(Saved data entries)
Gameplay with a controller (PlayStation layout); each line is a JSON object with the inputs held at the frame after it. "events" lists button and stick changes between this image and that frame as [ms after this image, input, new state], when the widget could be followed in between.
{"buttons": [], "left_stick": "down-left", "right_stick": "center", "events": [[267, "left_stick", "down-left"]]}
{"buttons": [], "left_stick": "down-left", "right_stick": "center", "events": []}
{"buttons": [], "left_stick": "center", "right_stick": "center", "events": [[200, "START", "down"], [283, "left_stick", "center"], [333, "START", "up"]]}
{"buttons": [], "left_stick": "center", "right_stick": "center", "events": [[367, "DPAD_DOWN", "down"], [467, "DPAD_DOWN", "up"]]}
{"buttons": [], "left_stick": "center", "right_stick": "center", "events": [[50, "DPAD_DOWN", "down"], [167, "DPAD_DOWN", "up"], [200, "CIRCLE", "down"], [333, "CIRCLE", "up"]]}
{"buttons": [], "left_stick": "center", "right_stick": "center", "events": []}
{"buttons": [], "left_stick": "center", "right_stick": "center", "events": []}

Exercise prompt: Line by line, print the records above exactly as they stand.

Answer area:
Gameplay with a controller (PlayStation layout); each line is a JSON object with the inputs held at the frame after it. "events" lists button and stick changes between this image and that frame as [ms after this image, input, new state], when the widget could be followed in between.
{"buttons": [], "left_stick": "down-left", "right_stick": "center", "events": [[267, "left_stick", "down-left"]]}
{"buttons": [], "left_stick": "down-left", "right_stick": "center", "events": []}
{"buttons": [], "left_stick": "center", "right_stick": "center", "events": [[200, "START", "down"], [283, "left_stick", "center"], [333, "START", "up"]]}
{"buttons": [], "left_stick": "center", "right_stick": "center", "events": [[367, "DPAD_DOWN", "down"], [467, "DPAD_DOWN", "up"]]}
{"buttons": [], "left_stick": "center", "right_stick": "center", "events": [[50, "DPAD_DOWN", "down"], [167, "DPAD_DOWN", "up"], [200, "CIRCLE", "down"], [333, "CIRCLE", "up"]]}
{"buttons": [], "left_stick": "center", "right_stick": "center", "events": []}
{"buttons": [], "left_stick": "center", "right_stick": "center", "events": []}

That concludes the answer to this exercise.